> Work required
Going line by line through the entries below, count those that contain "students". Give the number by itself.
================
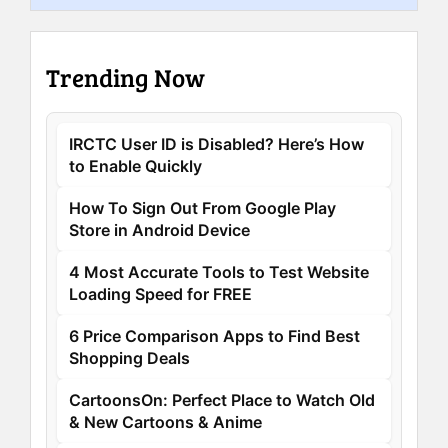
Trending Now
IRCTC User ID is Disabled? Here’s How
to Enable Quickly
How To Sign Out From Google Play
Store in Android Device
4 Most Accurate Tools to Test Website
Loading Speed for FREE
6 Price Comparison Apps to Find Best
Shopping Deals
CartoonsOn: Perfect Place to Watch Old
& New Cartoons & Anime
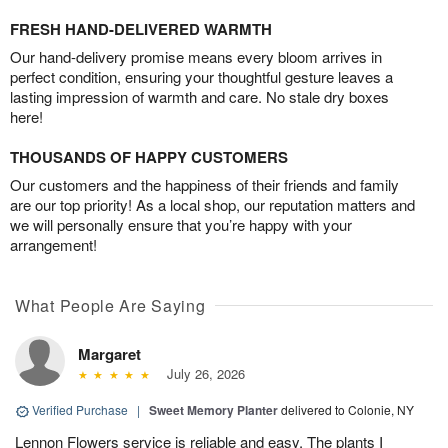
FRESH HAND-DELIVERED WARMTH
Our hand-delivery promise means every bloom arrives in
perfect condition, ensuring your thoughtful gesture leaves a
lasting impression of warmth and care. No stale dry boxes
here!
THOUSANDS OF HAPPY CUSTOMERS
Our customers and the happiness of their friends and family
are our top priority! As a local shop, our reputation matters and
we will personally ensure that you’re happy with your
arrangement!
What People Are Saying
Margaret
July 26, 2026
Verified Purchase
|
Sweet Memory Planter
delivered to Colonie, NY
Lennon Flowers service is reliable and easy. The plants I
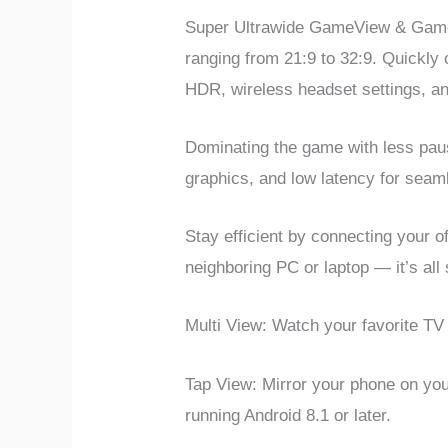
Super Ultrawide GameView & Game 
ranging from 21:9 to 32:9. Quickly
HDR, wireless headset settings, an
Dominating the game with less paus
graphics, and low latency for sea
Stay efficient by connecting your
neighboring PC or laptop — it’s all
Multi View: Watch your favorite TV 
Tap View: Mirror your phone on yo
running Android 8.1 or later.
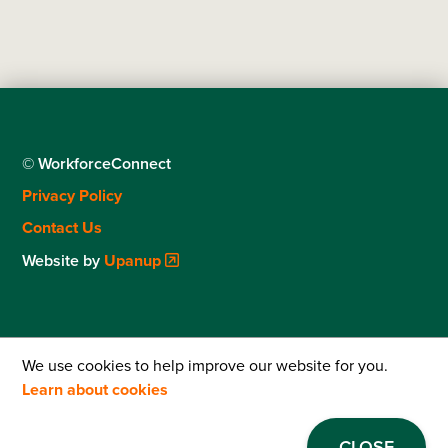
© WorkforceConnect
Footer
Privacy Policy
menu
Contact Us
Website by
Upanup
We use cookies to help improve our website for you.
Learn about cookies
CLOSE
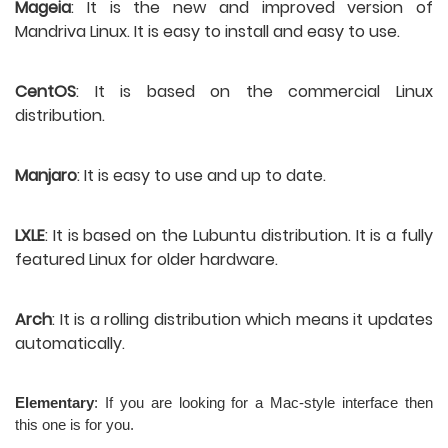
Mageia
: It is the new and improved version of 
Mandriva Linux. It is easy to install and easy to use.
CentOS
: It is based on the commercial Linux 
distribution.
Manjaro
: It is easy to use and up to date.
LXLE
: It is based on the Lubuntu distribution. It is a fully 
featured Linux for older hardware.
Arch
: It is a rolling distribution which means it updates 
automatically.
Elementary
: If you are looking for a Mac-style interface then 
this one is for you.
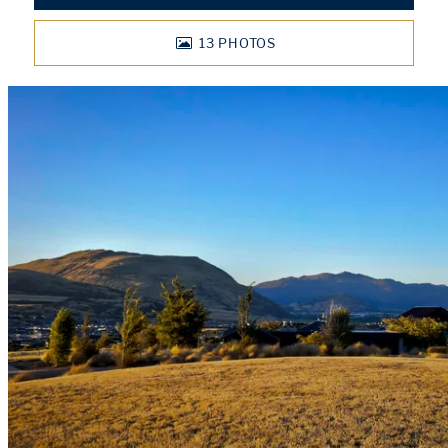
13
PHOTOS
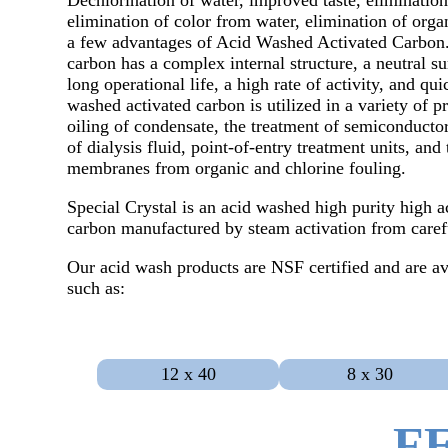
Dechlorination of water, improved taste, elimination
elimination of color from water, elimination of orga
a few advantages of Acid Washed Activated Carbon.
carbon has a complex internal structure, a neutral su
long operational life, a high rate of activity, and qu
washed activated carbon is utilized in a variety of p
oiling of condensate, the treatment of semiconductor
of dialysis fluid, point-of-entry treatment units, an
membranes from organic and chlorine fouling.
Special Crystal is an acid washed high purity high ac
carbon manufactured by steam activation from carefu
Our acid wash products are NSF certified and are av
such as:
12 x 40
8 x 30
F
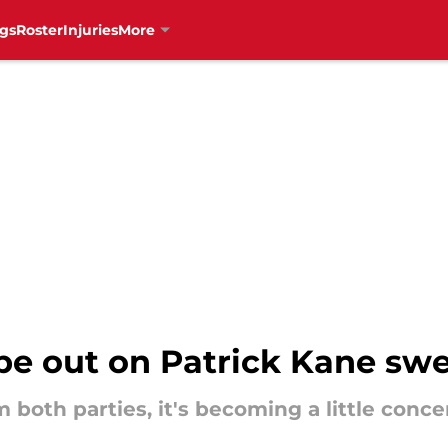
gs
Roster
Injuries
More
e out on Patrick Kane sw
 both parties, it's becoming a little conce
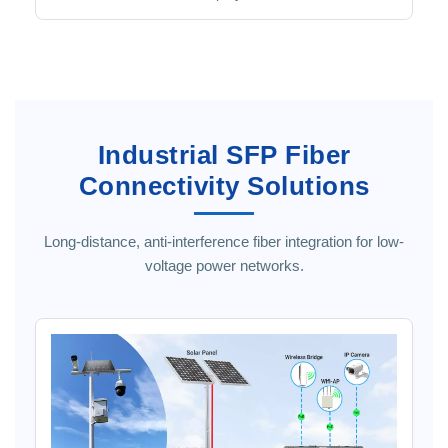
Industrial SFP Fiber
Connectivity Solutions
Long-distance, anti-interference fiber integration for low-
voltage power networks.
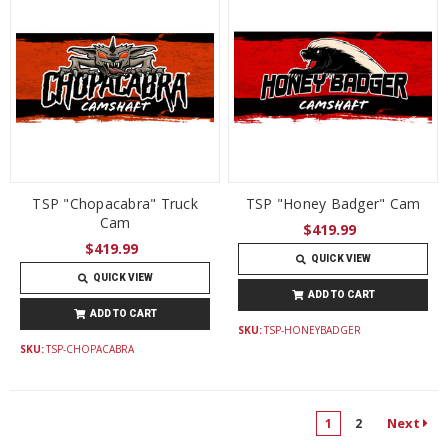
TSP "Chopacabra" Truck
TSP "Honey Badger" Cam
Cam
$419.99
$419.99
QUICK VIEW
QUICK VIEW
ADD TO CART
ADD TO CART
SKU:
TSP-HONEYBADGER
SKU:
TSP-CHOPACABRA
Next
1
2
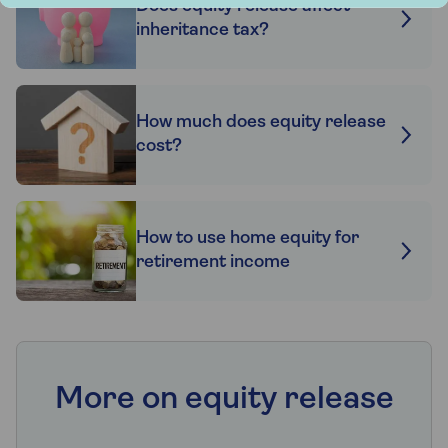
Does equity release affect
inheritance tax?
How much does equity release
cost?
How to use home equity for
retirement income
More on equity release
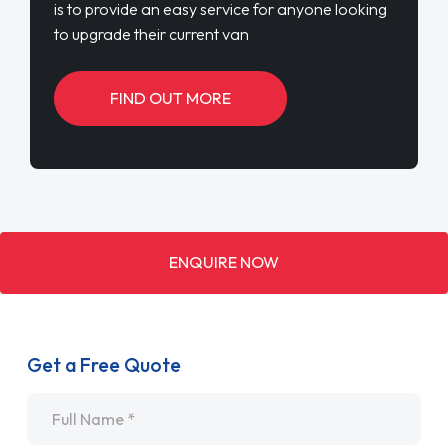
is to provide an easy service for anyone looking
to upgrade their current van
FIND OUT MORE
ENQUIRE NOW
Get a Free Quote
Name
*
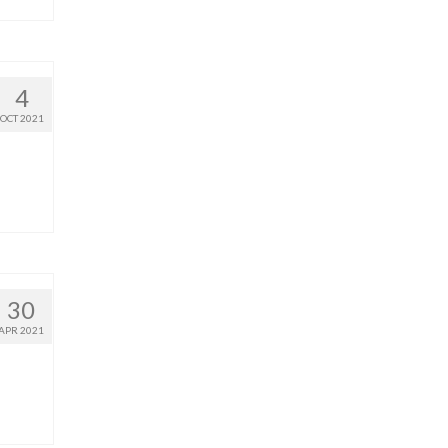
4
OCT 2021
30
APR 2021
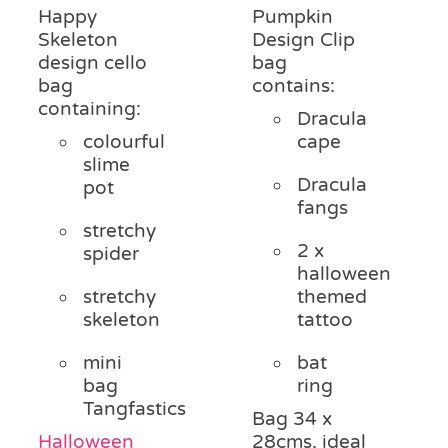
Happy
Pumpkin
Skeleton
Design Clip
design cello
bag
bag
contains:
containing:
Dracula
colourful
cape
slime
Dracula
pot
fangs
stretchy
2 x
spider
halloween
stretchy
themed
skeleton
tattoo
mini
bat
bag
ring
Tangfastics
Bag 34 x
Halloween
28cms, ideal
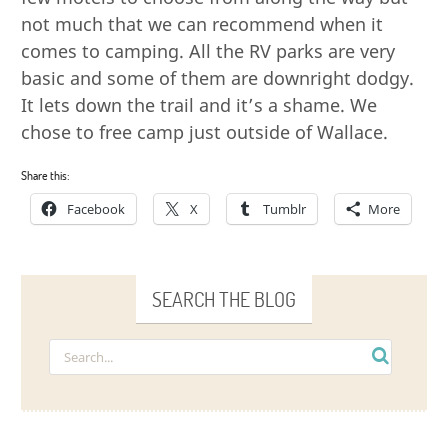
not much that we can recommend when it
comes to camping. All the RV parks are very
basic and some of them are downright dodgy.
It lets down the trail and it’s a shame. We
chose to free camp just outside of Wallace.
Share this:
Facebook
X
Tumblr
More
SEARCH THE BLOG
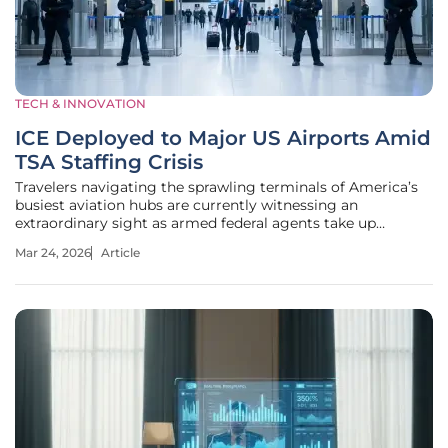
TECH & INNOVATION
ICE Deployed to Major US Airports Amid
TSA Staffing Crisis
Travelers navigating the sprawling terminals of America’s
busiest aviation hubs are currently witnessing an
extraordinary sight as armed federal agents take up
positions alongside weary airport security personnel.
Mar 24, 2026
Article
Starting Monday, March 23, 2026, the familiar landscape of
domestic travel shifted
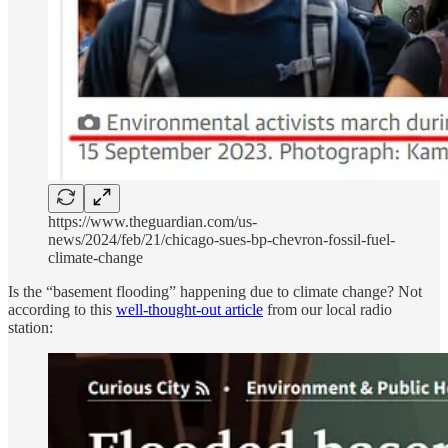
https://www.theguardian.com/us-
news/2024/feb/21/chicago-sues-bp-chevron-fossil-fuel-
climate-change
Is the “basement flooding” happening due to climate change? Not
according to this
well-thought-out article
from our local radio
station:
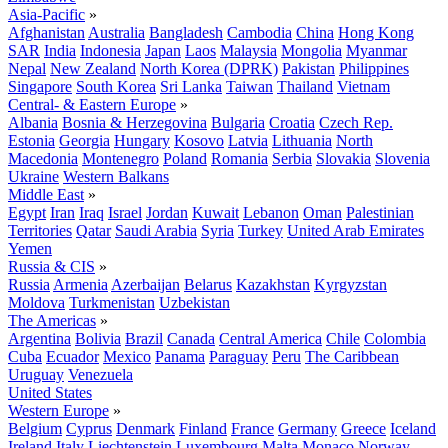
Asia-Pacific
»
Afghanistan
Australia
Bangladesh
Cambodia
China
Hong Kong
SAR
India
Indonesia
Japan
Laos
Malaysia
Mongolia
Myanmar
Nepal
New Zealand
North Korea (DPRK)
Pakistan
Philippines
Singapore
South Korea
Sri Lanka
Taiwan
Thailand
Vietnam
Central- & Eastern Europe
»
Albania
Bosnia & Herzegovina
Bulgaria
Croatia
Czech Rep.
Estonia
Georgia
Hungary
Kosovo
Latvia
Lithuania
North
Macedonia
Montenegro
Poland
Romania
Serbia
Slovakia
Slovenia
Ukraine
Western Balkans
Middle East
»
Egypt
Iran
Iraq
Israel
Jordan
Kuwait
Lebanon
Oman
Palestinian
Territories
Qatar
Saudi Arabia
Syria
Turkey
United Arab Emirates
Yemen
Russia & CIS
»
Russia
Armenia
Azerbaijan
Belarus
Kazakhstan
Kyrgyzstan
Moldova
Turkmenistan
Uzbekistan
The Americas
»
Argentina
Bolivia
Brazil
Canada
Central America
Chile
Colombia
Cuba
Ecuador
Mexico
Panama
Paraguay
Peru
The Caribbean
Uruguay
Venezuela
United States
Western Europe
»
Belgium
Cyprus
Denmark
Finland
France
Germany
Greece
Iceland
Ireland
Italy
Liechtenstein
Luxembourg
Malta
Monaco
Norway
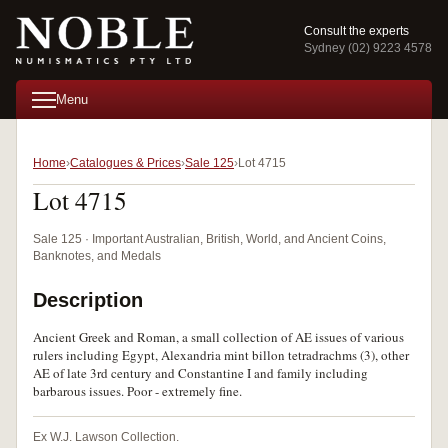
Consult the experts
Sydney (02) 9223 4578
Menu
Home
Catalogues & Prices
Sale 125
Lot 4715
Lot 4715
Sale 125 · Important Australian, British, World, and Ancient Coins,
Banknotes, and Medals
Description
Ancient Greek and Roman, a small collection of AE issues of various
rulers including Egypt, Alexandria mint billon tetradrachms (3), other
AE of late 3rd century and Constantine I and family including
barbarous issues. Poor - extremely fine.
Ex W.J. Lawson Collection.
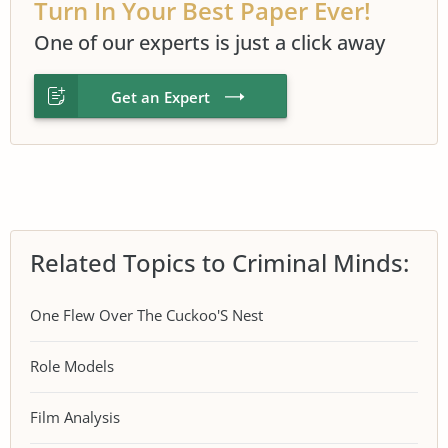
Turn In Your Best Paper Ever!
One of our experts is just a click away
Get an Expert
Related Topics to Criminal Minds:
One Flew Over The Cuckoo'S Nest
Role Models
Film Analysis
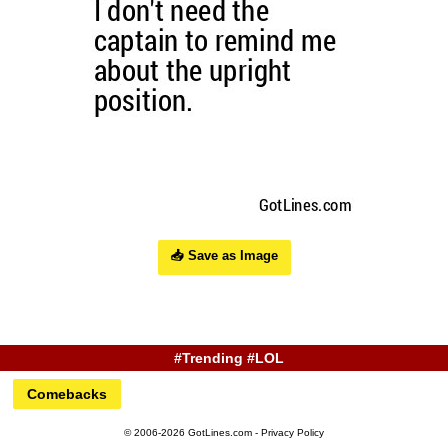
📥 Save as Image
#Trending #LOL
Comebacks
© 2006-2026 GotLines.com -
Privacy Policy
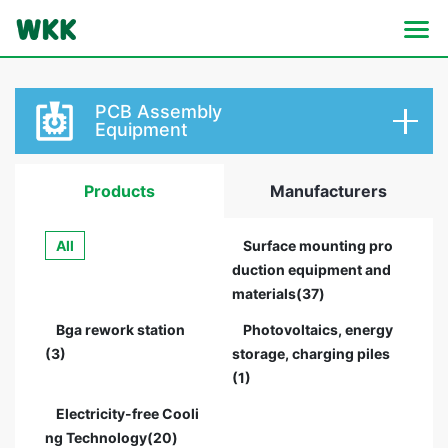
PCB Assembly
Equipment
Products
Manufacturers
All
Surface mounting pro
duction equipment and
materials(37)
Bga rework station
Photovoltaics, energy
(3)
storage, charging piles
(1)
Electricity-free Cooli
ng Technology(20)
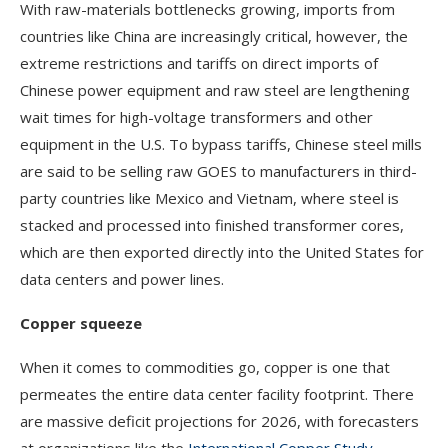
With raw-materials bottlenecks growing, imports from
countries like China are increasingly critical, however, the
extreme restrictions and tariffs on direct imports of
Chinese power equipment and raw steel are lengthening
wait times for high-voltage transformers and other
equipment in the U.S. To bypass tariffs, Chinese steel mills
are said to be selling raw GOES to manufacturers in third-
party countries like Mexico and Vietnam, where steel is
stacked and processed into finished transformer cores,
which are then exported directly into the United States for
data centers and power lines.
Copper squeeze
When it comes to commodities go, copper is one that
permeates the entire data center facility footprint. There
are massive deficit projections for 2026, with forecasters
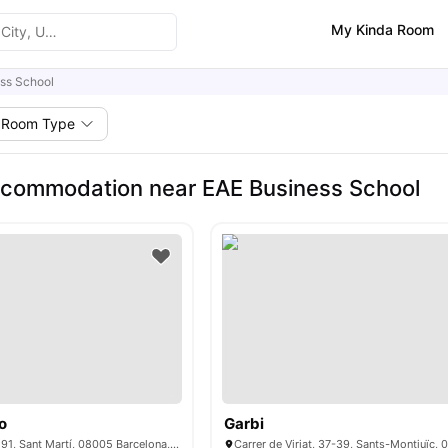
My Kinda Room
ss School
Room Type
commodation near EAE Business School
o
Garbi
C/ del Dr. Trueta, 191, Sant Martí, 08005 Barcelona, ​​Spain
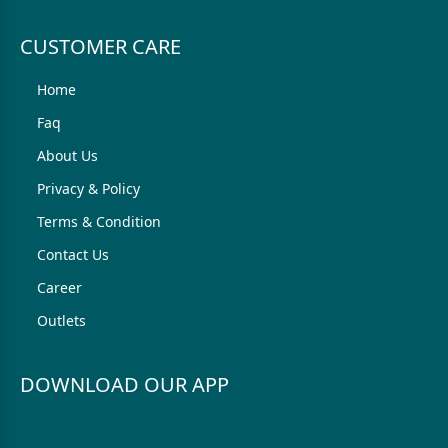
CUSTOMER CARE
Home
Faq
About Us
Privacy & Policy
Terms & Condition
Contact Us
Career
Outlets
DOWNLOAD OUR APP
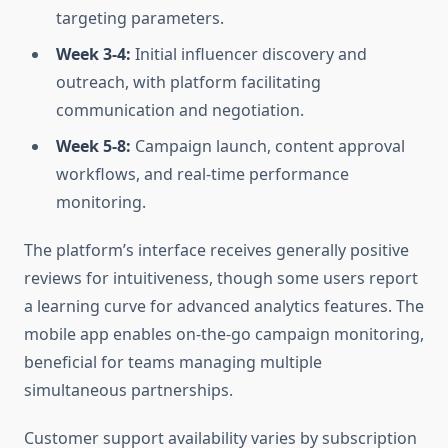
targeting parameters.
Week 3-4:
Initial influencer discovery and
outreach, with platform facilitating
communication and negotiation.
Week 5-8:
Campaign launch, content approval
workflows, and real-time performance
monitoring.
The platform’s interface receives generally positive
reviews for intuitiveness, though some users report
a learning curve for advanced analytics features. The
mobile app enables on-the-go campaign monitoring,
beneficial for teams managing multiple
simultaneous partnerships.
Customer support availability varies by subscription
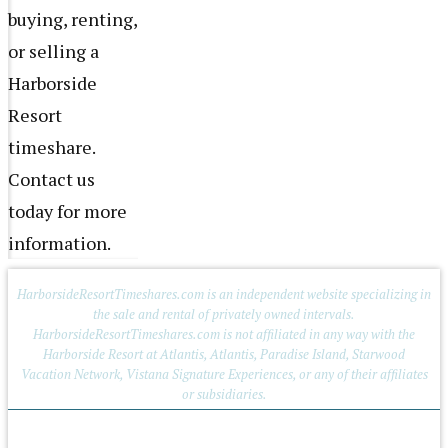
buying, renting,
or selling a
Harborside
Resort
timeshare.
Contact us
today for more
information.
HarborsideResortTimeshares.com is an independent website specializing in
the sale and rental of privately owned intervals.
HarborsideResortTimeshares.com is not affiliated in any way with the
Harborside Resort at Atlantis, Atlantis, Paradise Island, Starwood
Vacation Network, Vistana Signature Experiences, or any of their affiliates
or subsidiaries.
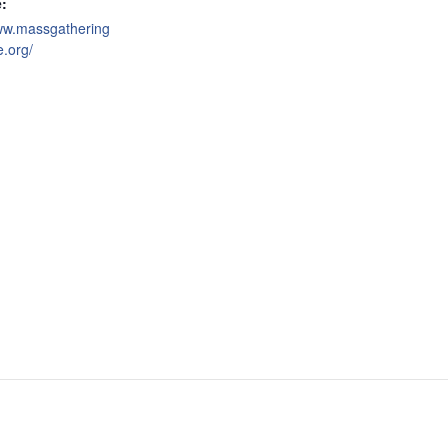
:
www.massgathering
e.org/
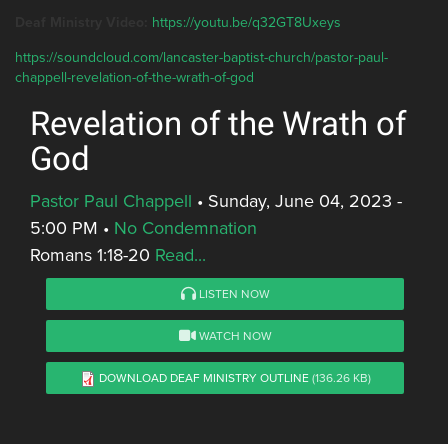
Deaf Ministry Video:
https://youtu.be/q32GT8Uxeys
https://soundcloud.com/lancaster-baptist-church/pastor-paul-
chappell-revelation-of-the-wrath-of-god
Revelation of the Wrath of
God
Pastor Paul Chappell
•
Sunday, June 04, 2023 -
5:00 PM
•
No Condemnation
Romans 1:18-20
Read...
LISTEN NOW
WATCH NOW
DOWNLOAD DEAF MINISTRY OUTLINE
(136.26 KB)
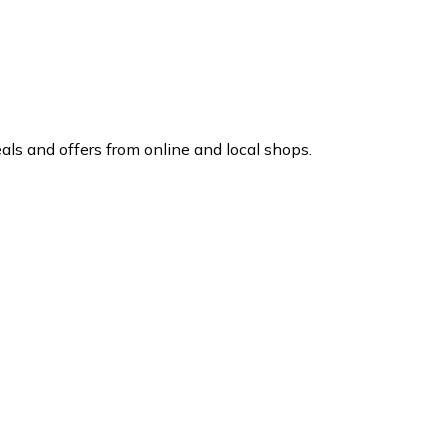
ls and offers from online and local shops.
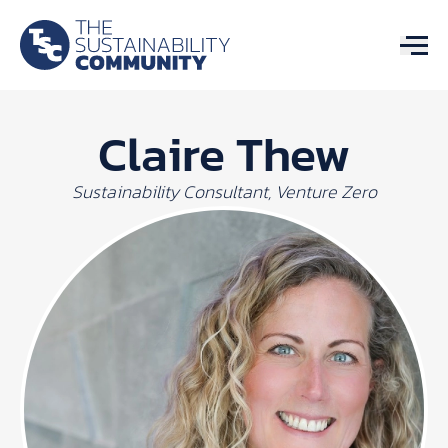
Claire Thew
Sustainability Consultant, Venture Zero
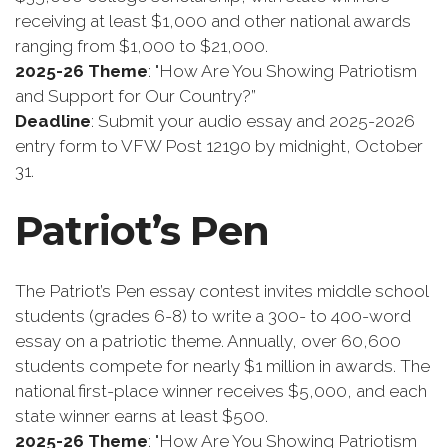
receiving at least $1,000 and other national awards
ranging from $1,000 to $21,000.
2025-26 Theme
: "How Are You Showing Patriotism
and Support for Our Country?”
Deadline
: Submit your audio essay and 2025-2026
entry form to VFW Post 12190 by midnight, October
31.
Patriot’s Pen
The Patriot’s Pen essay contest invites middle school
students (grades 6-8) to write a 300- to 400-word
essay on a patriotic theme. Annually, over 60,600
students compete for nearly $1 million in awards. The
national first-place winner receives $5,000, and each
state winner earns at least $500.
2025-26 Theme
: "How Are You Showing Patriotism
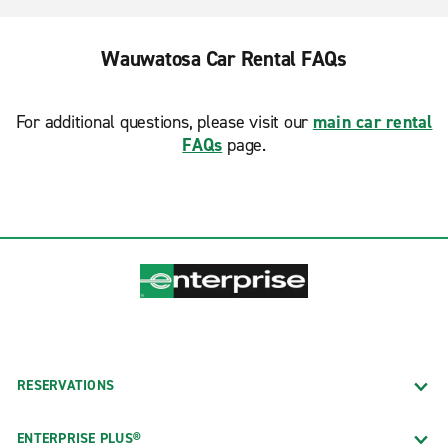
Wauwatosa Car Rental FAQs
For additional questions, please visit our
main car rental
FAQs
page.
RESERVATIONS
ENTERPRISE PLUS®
================
> Task answer
2